Entre el olvido y la pena
por H. F.
Si la trama seudocientífica, el esporádico tono documental y las extravagantes teorías conductistas de Human nature hacían pensar en Mi Tío de America (1980), la película que Alain Resnais hizo sobre el trabajo del biólogo Henri Laborit, el nuevo film de Michel Gondry remite directamente a otro de los experimentos del genial director francés, Providence (1977). Como el film que protagonizaron John Guielgud y Dirk Bogarde, Eterno resplandor de una mente sin recuerdos toma la estructura caleidoscópica de la memoria y la convierte en parte central de la trama. Aquí Jim Carrey interpreta a Joel Barrish, un hombre que –contado linealmente– descubre que su reciente ex novia Clementine (Kate Winslet) utilizó los servicios de una pequeña y extraña empresa llamada Lacuna para borrar todos los recuerdos de su relación. Despechado, en una crisis de angustia, Barrish decide hacer lo mismo. El proceso es digno de Philip K. Dick: consiste en trazar un mapa de la memoria registrando los impulsos que provoca en el cerebro el contacto con objetos importantes para la pareja –un regalo, una foto, una canción– y luego borrar selectivamente cualquier recuerdo del otro.
Para Joel, el olvido es, en principio, una venganza perfecta. Pero muy pronto, cuando los buenos momentos comienzan a aparecer (y desaparecer), cambia de idea, y entre la nada y la pena elige la pena. En medio de la destrucción de su memoria (las imágenes se vuelven borrosas, desaparecen objetos, los detalles se pierden hasta que llega el olvido), Joel se obstina en salvar algún recuerdo de la pareja. Así, se empeña en esconder a Clementine en algún lugar de su memoria donde no hurgarían los operarios de Lacuna: un momento humillante de su adolescencia, un día semiolvidado de su infancia.

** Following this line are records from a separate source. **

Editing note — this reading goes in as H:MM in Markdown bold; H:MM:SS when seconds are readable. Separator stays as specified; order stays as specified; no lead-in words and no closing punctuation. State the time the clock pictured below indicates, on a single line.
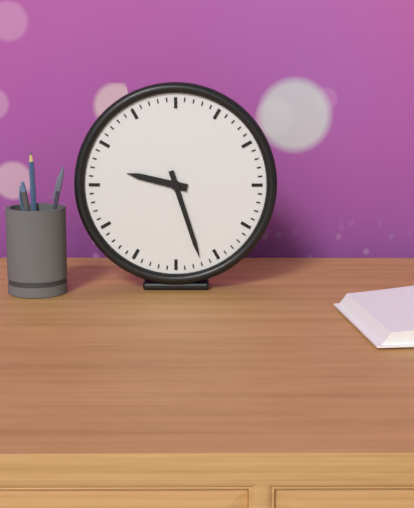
**9:27**
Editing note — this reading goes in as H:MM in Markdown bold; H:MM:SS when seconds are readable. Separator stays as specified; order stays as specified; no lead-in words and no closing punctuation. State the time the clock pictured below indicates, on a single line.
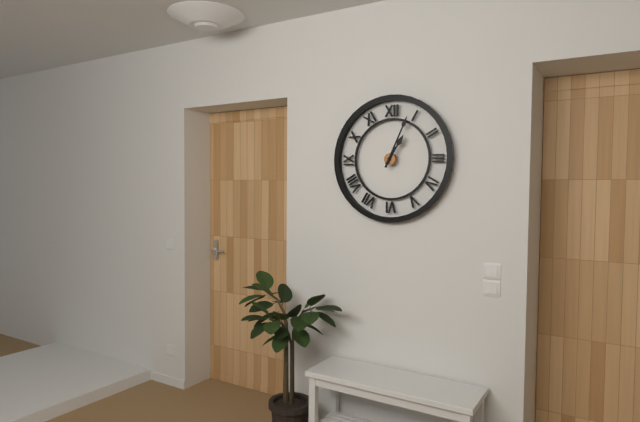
**1:04**
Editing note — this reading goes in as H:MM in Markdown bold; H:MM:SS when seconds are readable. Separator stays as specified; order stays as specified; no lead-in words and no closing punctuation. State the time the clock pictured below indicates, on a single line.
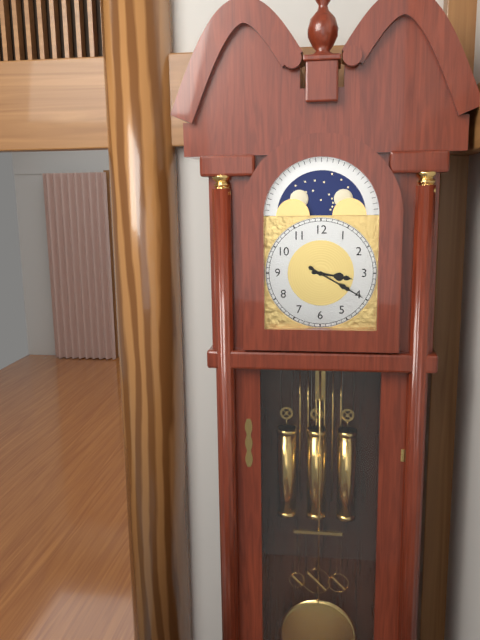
**3:20**
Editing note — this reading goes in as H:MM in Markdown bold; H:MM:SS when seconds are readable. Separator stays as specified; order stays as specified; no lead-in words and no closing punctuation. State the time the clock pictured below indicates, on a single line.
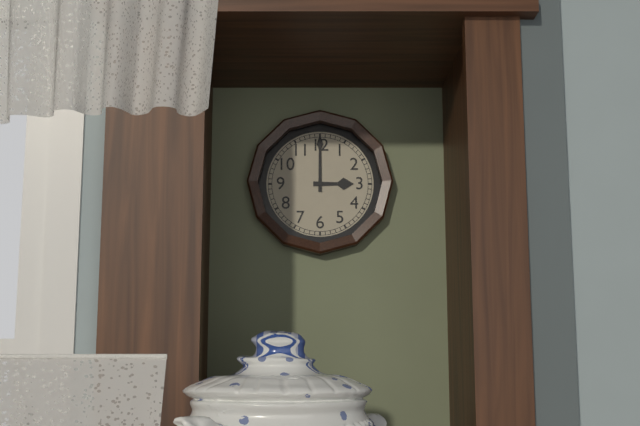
**3:00**
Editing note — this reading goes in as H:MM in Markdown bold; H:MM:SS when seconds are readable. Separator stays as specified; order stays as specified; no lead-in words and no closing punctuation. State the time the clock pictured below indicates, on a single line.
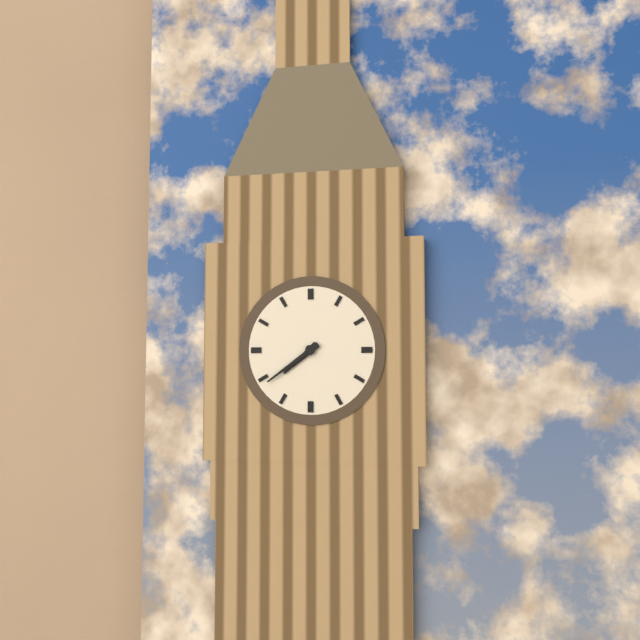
**7:39**
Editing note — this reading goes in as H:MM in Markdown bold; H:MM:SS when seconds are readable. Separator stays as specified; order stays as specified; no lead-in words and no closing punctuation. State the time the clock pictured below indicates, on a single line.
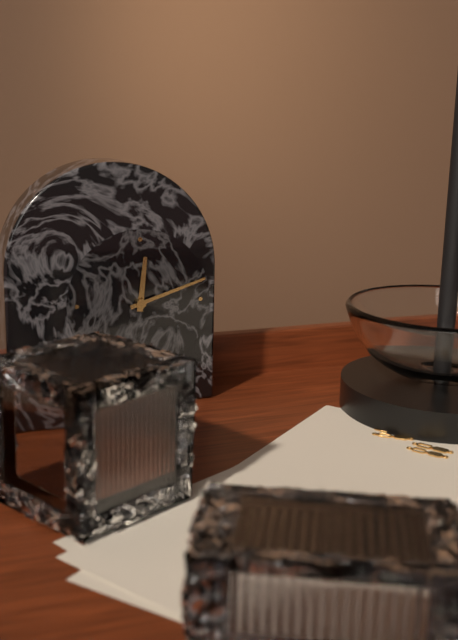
**12:12**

Aunque los saltos temporales y la cruza de paisaje interior y “realidad” desconciertan en los primeros minutos, luego, como Providence o como El ladrón de orquídeas, la película se ordena con perfecta nitidez; basta seguir los cambios de color de pelo de Kate Winslet –un buen recurso de Kaufmann– para no perderse. Pero más allá del chisporroteo narrativo de que hace gala el guionista, lo importante –lo que realmente revela su talento y el de Gondry– es la intensidad que logra imprimir a la relación y a su desaparición. La destrucción de los recuerdos es una metáfora precisa del fin de amor: las casas que se caen a pedazos, los objetos que desaparecen son, también, la pareja misma. La película está llena de apuntes más que perspicaces sobre las postrimerías de una relación: esos momentos en los que se finge que todo es igual, pero se sabe que no es así, en que uno confirma –una vez más– que le pasa exactamente lo que se había prometido que no le iba a pasar, en que los dos ex empiezan a darse cuenta de que las caras aburridas de las que solían burlarse en los restaurantes son sus propias caras.
Sin embargo, pese a su insondable melancolía, la película se permite una invitación a la esperanza: se sabe que toda relación está condenada al fracaso, pero aun así vale la pena volver a empezar. Por su narrativa compleja y elocuente a la vez, la belleza de sus metáforas y la precisión con que radiografía el amor, Eterno resplandor de una mente sin recuerdos es el mejor retrato de pareja contemporánea que Hollywood haya hecho. Es lo mejor que escribió Kaufmann y lo mejor que dirigió Gondry. ¿Hace falta algún otro elogio?